Excerpt to read:
◆ ◆ ◆
Self Myofascial Release Techniques
When using these techniques, give special attention to the common trigger points shown in the image below.
- Overactive/Short Wrist Extensors: The wrist extensors can become overactive and short from overuse caused by activities involving repetitive wrist extension and wrist abduction. Examples of such activities include: carpentry, rock climbing, poor backhand technique in tennis, typing with wrists cocked back and using too much volume or intensity on exercises that train the wrist extensors. The tighter the wrist extensors become, the more stress is put on the common extensor tendon.
- Lateral Epicondylitis: Over time, stress on the common extensor tendon from overuse and overactive/short wrist extensors can lead to lateral epicondylitis, better known as tennis elbow. This is a condition characterized by chronic degeneration of the common extensor tendon. Symptoms include pain in the outer elbow region during resisted wrist extension, gripping activities and passive wrist flexion, in addition to reduced wrist extension and grip strength.
- If your wrist extensors are overactive and short, do the following:
- Reduce the amount of time spent doing any repetitive activities causing wrist extensor overuse.
◆ ◆ ◆
Work to complete:
1. Duplicate the wrist extensor passage starting at "- Lateral Epicondylitis: Over" and ending at "and grip strength.".
2. Continue the wrist extensor passage from the point where it stops.

Dataset extract:
◆ ◆ ◆
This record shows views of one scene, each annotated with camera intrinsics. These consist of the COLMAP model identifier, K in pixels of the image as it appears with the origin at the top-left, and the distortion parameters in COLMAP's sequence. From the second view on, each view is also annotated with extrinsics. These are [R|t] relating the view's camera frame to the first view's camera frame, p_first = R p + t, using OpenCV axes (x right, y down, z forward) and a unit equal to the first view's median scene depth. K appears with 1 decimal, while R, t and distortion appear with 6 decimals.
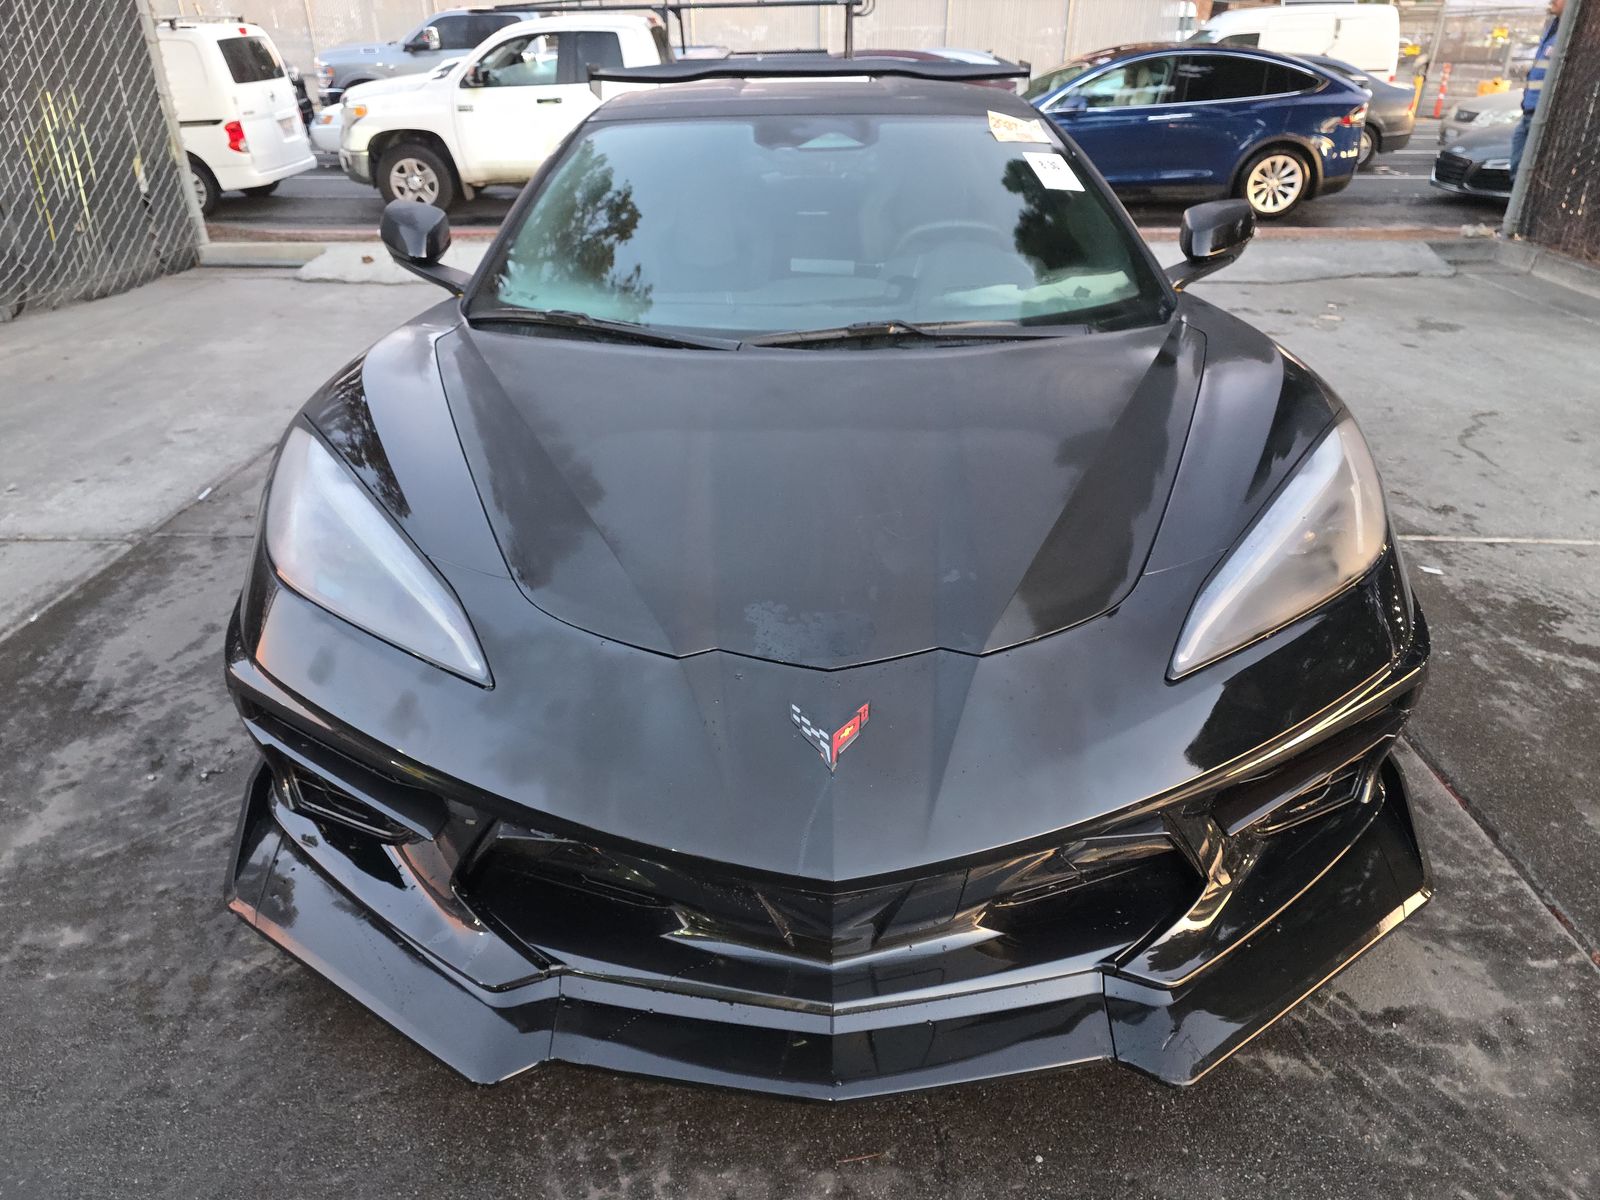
lens RADIAL K [[1072.7, 0, 800.0], [0, 1072.7, 600.0], [0, 0, 1]] dist [-0.000766, -0.000529]
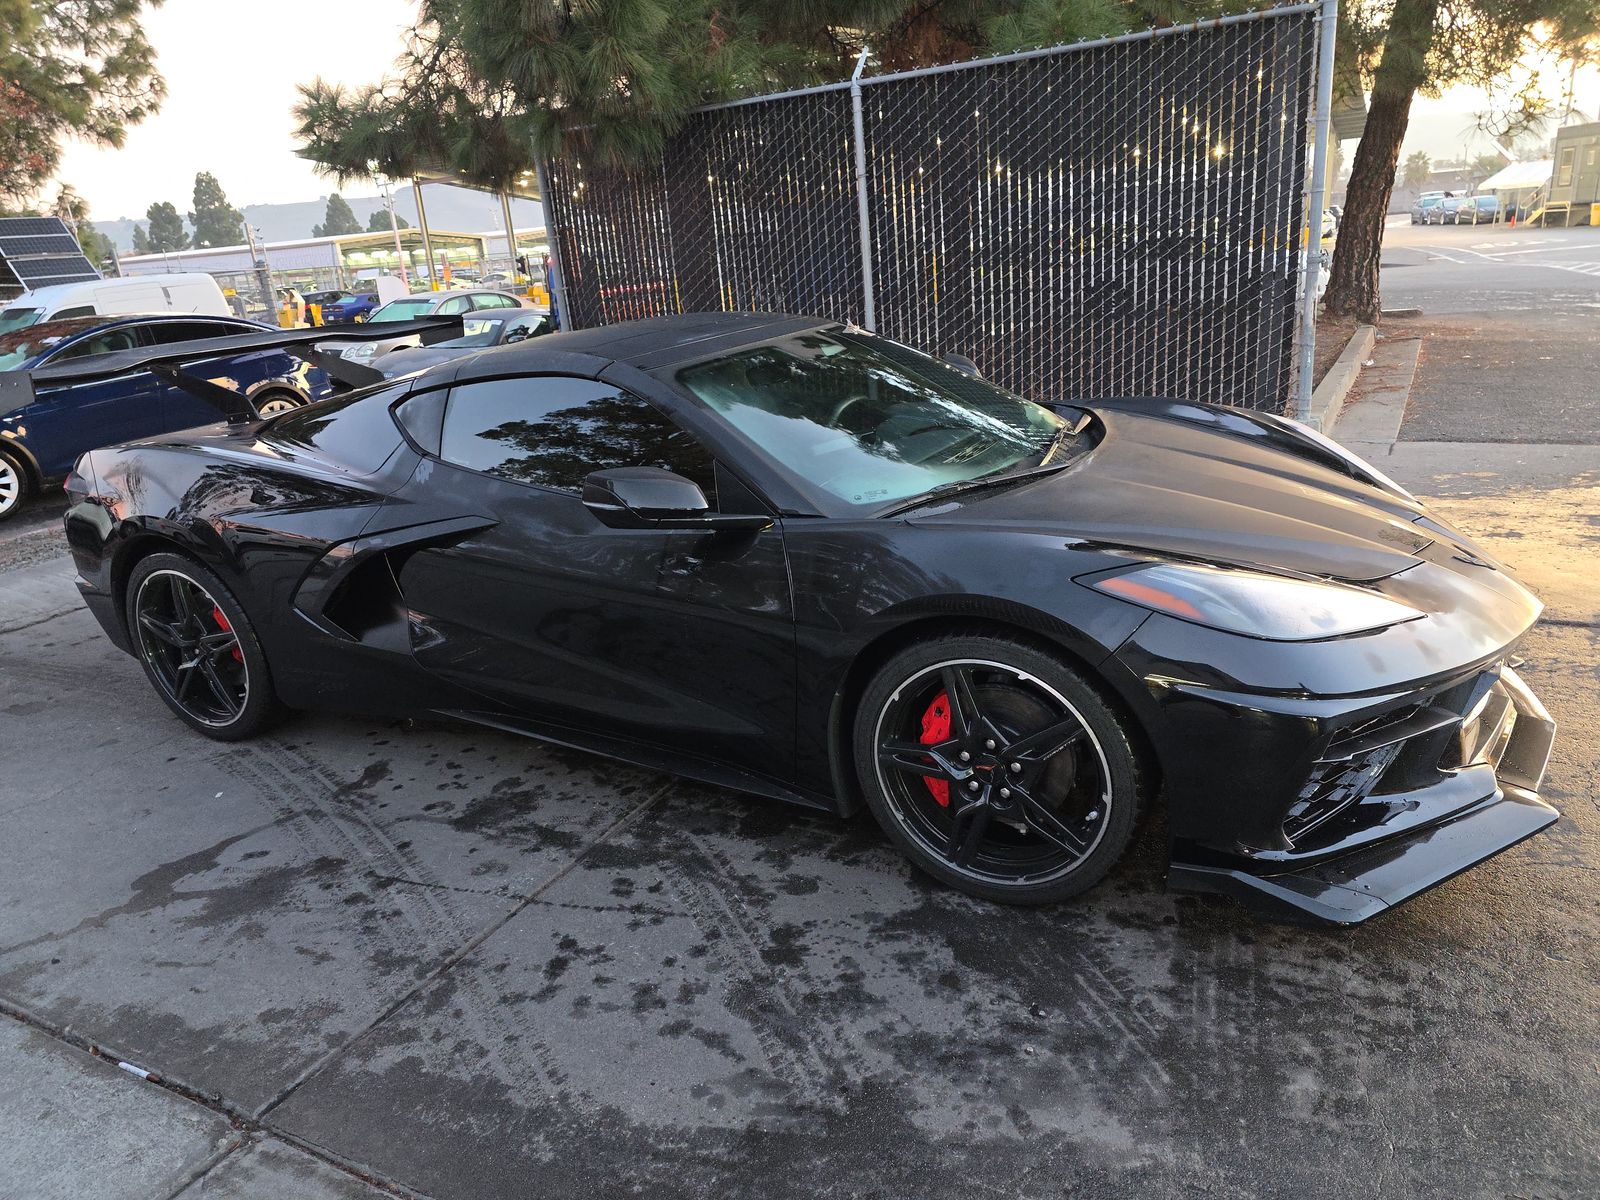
lens RADIAL K [[1072.7, 0, 800.0], [0, 1072.7, 600.0], [0, 0, 1]] dist [-0.000766, -0.000529]
pose [[0.484586, -0.325192, 0.812051, -1.192010], [0.488531, 0.870674, 0.057141, -0.276342], [-0.725613, 0.369022, 0.580782, 0.450029]]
◆ ◆ ◆
Replies:
1.
- Lateral Epicondylitis: Over time, stress on the common extensor tendon from overuse and overactive/short wrist extensors can lead to lateral epicondylitis, better known as tennis elbow. This is a condition characterized by chronic degeneration of the common extensor tendon. Symptoms include pain in the outer elbow region during resisted wrist extension, gripping activities and passive wrist flexion, in addition to reduced wrist extension and grip strength.

2.
- If you’re doing a lot of wrist extensor exercises in your weight training program, make sure you’re using light weight.
- Reduce your total training volume on wrist extensor exercises. It is not necessarily desirable to eliminate wrist extension training altogether; high rep wrist extensor training, especially eccentric training, can help if you’re on the verge of developing lateral epicondylitis.
- Make a habit of doing wrist extensor releases/stretches every day, as well as before and after any direct forearm training. It may also be useful to do these techniques before biceps or back training, since these workouts tend to involve a lot of gripping.
- If your wrist flexors are inhibited and excessively lengthened compared to the extensors (which is not always the case) add some wrist flexor training to your program. This will bring balance to the forearm musculature.
- If you have developed lateral epicondylitis, see how to treat tennis elbow (article coming soon).
- If you don’t have any issues with your wrist extensors, but want to build them up and make them stronger, the training advice below will help:
- Start including wrist extensor exercises in your routine. One or two exercises is all you need. I like wrist roller extensions and dumbbell reverse wrist curls.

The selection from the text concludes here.